EXERCISE OBJECTIVE> Lines to be reproduced exactly: the one that holds "non-Hodgkin's type, Low" and all those after it through the end of the data. Include no others.

STORED DATA>
=====

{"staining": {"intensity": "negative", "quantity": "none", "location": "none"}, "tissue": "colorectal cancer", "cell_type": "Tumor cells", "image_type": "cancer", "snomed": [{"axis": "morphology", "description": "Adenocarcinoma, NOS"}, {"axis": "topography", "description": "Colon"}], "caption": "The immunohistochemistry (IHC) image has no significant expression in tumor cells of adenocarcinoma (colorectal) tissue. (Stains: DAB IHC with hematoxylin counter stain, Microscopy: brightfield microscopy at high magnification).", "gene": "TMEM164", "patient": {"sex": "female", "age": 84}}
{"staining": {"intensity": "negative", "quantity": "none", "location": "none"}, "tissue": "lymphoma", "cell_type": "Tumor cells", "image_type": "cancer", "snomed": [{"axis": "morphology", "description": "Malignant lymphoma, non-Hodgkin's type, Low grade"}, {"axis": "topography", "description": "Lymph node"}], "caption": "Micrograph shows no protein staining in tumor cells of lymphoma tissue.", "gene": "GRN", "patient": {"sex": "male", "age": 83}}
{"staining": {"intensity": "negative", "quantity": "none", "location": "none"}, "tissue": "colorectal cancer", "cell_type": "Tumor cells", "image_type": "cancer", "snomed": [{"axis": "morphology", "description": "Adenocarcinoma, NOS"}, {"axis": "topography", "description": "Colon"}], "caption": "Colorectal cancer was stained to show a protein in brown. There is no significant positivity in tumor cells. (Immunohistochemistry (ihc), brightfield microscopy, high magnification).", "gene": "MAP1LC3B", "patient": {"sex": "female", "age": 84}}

=====

OUTPUT OF THE TASK>
{"staining": {"intensity": "negative", "quantity": "none", "location": "none"}, "tissue": "lymphoma", "cell_type": "Tumor cells", "image_type": "cancer", "snomed": [{"axis": "morphology", "description": "Malignant lymphoma, non-Hodgkin's type, Low grade"}, {"axis": "topography", "description": "Lymph node"}], "caption": "Micrograph shows no protein staining in tumor cells of lymphoma tissue.", "gene": "GRN", "patient": {"sex": "male", "age": 83}}
{"staining": {"intensity": "negative", "quantity": "none", "location": "none"}, "tissue": "colorectal cancer", "cell_type": "Tumor cells", "image_type": "cancer", "snomed": [{"axis": "morphology", "description": "Adenocarcinoma, NOS"}, {"axis": "topography", "description": "Colon"}], "caption": "Colorectal cancer was stained to show a protein in brown. There is no significant positivity in tumor cells. (Immunohistochemistry (ihc), brightfield microscopy, high magnification).", "gene": "MAP1LC3B", "patient": {"sex": "female", "age": 84}}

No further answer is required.